Impact on the people
The LHWP has, as one of its goals, to “promote the general development of the remote and underdeveloped mountain regions of Lesotho”. Improved roads and infrastructure have provided many people with better transport, education and health facilities. In addition, tourism has been given a major boost. The project has undoubtedly been of huge benefit to Lesotho’s economy.
However, many people were removed from their homes and land to make way for the dams. This has left people feeling destitute and hopeless, and some feel that compensation has been inadequate and delayed. The Lesotho Highlands Development Authority is challenged with the ongoing development needed in the affected communities. Local people who worked on the project need training to apply these skills elsewhere. Income-generating development initiatives are being pursued and the LHDA provides training in sustainable agriculture.
The flooding of valleys to create huge dams had obvious environmental impacts. As part of its compensation to Lesotho, the LHWP has funded the development of a number of conservation areas: Katse Botanical Gardens, Bokong Nature Reserve, Ts’ehlanyane National Park and ‘Muela Reserve, as well as the Liphofung Cave and Cultural Historic Site.

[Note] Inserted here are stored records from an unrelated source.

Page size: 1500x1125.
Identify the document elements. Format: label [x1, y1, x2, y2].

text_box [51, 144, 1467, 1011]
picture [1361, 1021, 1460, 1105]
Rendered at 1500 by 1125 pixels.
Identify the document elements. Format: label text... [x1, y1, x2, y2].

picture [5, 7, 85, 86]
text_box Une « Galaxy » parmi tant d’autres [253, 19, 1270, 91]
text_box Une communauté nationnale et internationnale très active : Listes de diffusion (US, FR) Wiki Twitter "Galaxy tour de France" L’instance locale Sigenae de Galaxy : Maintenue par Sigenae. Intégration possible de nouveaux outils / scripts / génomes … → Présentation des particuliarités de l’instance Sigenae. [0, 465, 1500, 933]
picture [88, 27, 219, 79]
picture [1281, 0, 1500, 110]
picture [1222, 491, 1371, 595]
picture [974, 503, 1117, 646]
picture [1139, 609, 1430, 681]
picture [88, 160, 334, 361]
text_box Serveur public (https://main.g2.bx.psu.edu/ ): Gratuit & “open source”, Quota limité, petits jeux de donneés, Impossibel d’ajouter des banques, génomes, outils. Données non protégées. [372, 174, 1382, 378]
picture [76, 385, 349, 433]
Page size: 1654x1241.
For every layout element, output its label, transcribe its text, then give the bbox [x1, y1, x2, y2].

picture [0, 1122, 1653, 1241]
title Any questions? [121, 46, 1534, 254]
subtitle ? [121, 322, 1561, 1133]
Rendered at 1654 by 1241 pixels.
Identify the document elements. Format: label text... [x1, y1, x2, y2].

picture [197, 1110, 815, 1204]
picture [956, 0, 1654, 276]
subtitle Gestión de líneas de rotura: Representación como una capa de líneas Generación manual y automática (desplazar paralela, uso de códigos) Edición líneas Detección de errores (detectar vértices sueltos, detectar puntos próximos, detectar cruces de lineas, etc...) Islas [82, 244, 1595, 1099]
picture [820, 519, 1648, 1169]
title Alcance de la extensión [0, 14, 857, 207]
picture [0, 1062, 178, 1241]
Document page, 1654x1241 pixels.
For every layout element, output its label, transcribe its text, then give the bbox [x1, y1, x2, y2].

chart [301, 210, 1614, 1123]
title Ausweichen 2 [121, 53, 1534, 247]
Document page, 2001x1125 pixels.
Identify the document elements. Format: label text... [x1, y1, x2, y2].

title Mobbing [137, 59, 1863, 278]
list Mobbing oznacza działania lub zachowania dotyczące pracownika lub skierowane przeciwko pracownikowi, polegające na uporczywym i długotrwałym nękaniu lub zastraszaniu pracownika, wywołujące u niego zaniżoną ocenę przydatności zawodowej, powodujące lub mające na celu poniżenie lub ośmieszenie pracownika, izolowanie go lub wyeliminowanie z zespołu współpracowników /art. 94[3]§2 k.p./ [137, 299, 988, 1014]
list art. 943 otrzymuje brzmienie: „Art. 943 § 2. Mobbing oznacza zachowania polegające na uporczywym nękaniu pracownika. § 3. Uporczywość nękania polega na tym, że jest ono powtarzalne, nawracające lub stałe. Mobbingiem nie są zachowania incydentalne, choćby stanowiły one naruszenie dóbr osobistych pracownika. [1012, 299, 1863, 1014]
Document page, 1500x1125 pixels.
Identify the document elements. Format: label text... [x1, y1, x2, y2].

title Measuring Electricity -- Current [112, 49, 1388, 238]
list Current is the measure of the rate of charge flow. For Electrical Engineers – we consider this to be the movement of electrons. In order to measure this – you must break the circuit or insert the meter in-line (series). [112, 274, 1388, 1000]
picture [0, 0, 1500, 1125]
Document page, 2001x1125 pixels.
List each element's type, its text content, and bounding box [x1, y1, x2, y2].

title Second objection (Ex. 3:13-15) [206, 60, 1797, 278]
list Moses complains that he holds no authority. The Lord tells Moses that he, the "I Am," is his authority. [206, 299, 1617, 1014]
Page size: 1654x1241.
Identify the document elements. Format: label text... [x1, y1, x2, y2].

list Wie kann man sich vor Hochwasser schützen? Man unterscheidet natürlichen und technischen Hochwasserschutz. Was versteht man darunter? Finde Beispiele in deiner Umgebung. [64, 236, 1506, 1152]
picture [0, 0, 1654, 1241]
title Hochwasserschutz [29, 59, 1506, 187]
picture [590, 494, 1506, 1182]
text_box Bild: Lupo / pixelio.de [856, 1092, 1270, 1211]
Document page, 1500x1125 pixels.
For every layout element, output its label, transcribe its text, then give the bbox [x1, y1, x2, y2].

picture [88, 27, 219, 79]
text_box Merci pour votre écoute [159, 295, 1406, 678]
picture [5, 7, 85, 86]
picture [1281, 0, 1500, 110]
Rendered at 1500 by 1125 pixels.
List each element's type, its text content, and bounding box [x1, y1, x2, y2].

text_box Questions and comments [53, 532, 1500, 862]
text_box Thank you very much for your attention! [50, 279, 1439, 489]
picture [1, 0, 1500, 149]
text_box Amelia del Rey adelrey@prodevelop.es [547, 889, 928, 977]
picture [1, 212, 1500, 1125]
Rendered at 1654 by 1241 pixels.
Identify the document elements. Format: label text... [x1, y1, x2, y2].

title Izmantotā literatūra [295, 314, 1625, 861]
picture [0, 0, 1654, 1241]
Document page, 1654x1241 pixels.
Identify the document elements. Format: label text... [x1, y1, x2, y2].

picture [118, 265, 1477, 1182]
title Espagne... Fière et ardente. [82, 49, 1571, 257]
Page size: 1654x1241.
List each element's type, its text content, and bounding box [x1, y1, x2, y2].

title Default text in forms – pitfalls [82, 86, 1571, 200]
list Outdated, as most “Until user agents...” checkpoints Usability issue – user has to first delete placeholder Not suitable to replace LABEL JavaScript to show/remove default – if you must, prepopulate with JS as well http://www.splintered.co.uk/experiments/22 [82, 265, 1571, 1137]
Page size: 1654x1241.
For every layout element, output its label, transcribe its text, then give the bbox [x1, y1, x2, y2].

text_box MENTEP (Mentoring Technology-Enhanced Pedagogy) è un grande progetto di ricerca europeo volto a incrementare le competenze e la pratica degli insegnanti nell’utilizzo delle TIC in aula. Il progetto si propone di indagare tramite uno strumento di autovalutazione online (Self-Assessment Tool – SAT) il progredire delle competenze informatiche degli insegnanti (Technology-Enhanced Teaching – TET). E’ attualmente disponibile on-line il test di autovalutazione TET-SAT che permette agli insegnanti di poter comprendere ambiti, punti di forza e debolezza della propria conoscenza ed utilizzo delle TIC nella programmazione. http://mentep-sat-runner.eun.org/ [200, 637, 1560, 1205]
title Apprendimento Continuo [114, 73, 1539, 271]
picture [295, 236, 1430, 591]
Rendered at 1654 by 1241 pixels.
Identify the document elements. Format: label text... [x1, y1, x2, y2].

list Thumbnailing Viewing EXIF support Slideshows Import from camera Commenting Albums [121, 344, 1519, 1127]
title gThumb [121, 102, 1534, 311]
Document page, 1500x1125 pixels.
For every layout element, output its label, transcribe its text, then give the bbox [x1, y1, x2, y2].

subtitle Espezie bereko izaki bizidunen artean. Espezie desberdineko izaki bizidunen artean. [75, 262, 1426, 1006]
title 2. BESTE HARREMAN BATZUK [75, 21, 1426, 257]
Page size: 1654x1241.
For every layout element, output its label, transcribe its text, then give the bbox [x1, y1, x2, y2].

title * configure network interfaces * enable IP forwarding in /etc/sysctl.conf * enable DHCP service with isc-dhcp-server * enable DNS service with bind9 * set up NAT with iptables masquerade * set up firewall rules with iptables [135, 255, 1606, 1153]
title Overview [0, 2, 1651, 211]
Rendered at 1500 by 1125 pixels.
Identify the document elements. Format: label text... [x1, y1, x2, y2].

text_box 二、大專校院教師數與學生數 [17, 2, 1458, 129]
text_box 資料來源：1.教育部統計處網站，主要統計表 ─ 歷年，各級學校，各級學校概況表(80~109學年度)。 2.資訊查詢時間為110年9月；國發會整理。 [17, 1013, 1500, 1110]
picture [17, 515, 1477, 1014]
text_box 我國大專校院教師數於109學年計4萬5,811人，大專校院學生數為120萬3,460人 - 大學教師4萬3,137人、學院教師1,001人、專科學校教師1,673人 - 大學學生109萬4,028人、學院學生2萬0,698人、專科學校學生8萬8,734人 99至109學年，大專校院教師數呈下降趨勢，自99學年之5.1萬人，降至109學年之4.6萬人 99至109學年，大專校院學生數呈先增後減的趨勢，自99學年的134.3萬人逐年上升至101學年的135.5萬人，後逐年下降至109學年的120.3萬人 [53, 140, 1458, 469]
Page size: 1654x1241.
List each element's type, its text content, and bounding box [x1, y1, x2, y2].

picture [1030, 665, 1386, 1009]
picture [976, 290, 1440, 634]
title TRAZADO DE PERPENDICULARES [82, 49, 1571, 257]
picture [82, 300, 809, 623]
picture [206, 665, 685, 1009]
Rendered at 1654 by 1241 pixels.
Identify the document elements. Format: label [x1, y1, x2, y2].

The Maloti Drakensberg region forms a key water catchment area, and good vegetation cover is important in trapping and slowly releasing the rainwater. Local communities must be empowered to take responsibility for and maintain the integrity of the catchment area. This involves training people in land care and effective farming methods, and developing awareness of environmental threats such as pollution and soil erosion.